Teks Kutipan →

Kolom

Perlu SKB Menteri Atur “Haji Non Kuota”

Abdul Basir, Analis Kebijakan Ahli Muda – Ditjen Penyelenggaraan Haji dan Umrah

Abdul Basir, Analis Kebijakan Ahli Muda – Ditjen Penyelenggaraan Haji dan Umrah

Kuota haji Indonesia diatur di dalam UU Nomor 8 Tahun 2019 tentang Penyelenggaraan Ibadah Haji dan Umrah. Di dalam Pasal 8 yang terdiri dari enam ayat menjelaskan tentang keberangkatan jemaah haji berdasarkan kuota dan pembagian kuota. Secara sederhana dijelaskan bahwa jemaah haji diberangkatkan berdasarkan kuota haji Indonesia yang ditetapkan oleh Menteri Agama.

Lebih lanjut diterangkan di dalam ayat (3) bahwa kuota haji Indonesia terdiri atas kuota haji reguler dan haji khusus. Kuota tersebut diperuntukkan bagi jemaah haji dan petugas haji sesuai penjelasan pada ayat (4) an ayat (5). Sedangkan pada ayat terakhir disebutkan bahwa penetapan kuota dilakukan dengan prinsip transparan dan proporsional.

Tugas →
Sebutkan semua ayat Pasal 8 yang dirujuk dengan nomornya dalam kolom tentang kuota haji di atas.

Data Tersedia →
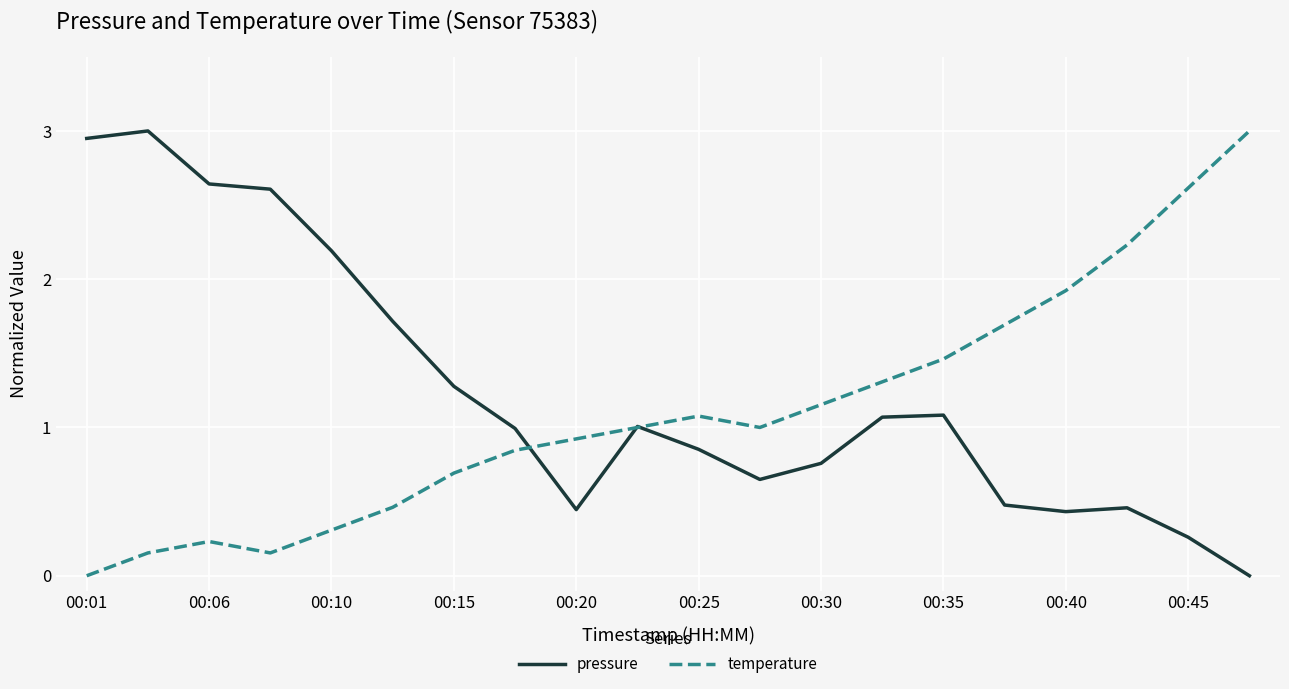

What is the maximum value shown in the chart?

3.0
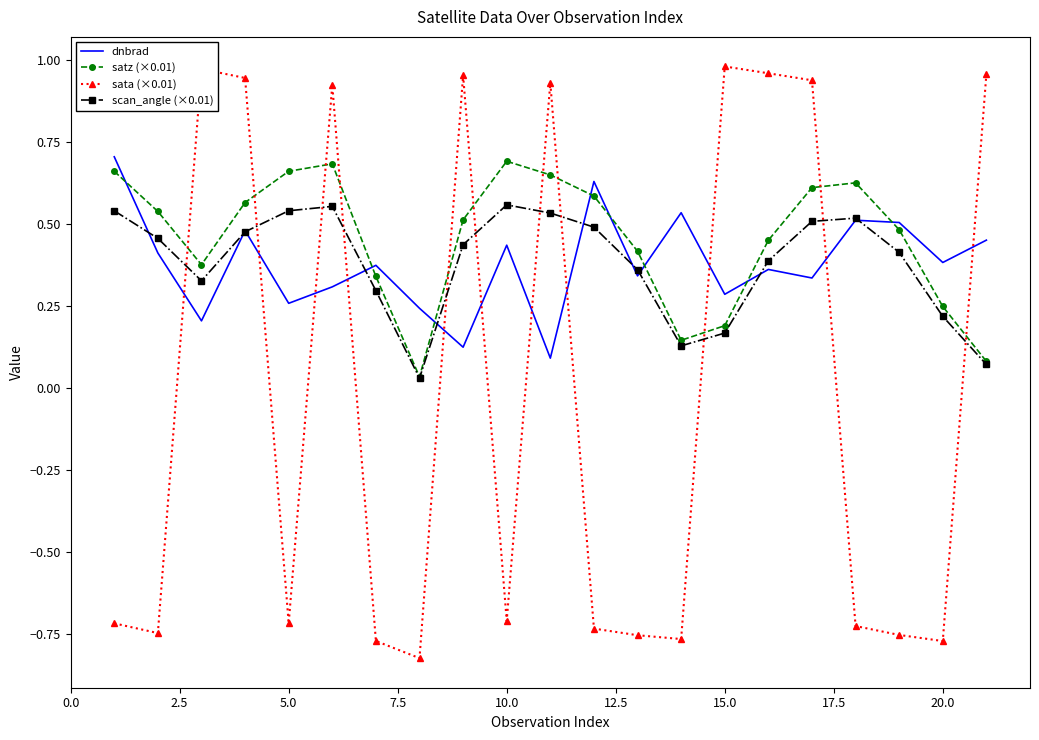

Which series has the largest range (max minus min)?

sata (×0.01)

Jawaban Latihan →
Ayat (3), ayat (4), dan ayat (5).